GOAL OF THE EXERCISE: Return all the data exactly, keeping the pictures out.

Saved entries
%%
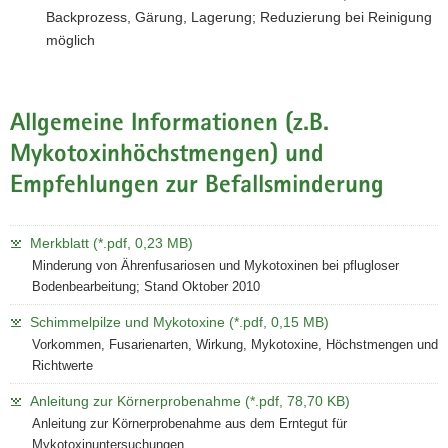
Backprozess, Gärung, Lagerung; Reduzierung bei Reinigung
a
möglich
v
i
g
a
Allgemeine Informationen (z.B.
t
Mykotoxinhöchstmengen) und
i
Empfehlungen zur Befallsminderung
o
n
Merkblatt (*.pdf, 0,23 MB)
Minderung von Ährenfusariosen und Mykotoxinen bei pflugloser
Bodenbearbeitung; Stand Oktober 2010
Schimmelpilze und Mykotoxine (*.pdf, 0,15 MB)
Vorkommen, Fusarienarten, Wirkung, Mykotoxine, Höchstmengen und
Richtwerte
Anleitung zur Körnerprobenahme (*.pdf, 78,70 KB)
Anleitung zur Körnerprobenahme aus dem Erntegut für
Mykotoxinuntersuchungen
%%
RESULT OF THE TASK:
Backprozess, Gärung, Lagerung; Reduzierung bei Reinigung
a
möglich
v
i
g
a
Allgemeine Informationen (z.B.
t
Mykotoxinhöchstmengen) und
i
Empfehlungen zur Befallsminderung
o
n
Merkblatt (*.pdf, 0,23 MB)
Minderung von Ährenfusariosen und Mykotoxinen bei pflugloser
Bodenbearbeitung; Stand Oktober 2010
Schimmelpilze und Mykotoxine (*.pdf, 0,15 MB)
Vorkommen, Fusarienarten, Wirkung, Mykotoxine, Höchstmengen und
Richtwerte
Anleitung zur Körnerprobenahme (*.pdf, 78,70 KB)
Anleitung zur Körnerprobenahme aus dem Erntegut für
Mykotoxinuntersuchungen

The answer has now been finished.